All you need to do is give the ECS task permission to read and write back to the S3 bucket, and let EventBridge start your ECS task.

Observability

CloudWatch natively captures stdout/stderr from every task. Beyond that, I would recommend setting up a few bits:

Failed Tasks
Have any failed tasks (be that due to OOM, whatever else) be sent to your Slack channel via SNS for manual inspection.

Resource alarms
Using Container Insights you can easily get per-task resource metrics (CPU, memory), and you can create alarms based on these metrics to fit your needs.

Write status updates back to the bucket
You can have the processing script writes status updates back to S3. Imagine a simple status.json output which updates throughout the process:

{
    "file": "uploads/2026-02-14/transactions-9bc7fd.parquet",
    "status": "completed",
    "output": "s3://acme-file-pipeline/processed/2026-02-14/transactions-9bc7fd_aggregated.parquet",
    "rows_processed": 47200000,
    "started_at": "2026-02-14T09:15:03Z",
    "completed_at": "2026-02-14T09:15:37Z"
  }

You can build a lightweight dashboard that just polls those status files. A static page alongside a simple API generating pre-signed S3 URLs, with a bit of JavaScript that fetches status.json from S3 will work absolutely fine for most use cases.

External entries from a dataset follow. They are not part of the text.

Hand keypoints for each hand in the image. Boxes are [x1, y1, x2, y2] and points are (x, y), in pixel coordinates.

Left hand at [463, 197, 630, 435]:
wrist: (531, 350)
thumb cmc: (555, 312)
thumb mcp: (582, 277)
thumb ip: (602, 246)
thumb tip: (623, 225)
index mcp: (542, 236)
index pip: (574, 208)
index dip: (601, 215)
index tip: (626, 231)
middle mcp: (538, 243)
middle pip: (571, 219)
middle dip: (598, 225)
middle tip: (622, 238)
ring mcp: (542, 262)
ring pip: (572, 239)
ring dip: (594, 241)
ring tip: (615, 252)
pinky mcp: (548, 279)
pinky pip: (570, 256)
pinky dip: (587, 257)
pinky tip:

When you actually need the big guns

Use Spark/Databricks/EMR when:

You need to join or shuffle across multiple large datasets that don’t fit in memory on a single machine. (although, you could also consider using something like Polars in streaming mode)
Your processing requires iterative algorithms (e.g. ML training on huge datasets)
You actually have petabytes

For everything else, e.g. one-at-a-time ETL, media transcoding, document processing, report generation, data validation and so on - in my opinion a Fargate task is simpler, cheaper, and easier to debug.

Wrapping up

Start boring. Chances are you don’t need that much. You can always add more later if you need to. Fargate is an excellent choice. Lambda also works, but then you need to consider the hard timeout limit of 15 minutes per execution, and it will also work out to be a bit more expensive. Most large public clouds have their own version of these, just with different names.

The best infrastructure is the stuff you don’t have to think about. I’ve built the pipeline described in this post multiple times. These pipelines have processed billions of records, transcoded lots of large media files, and the only time I ever need to look at it is when I get a Slack alert, which practically never happens.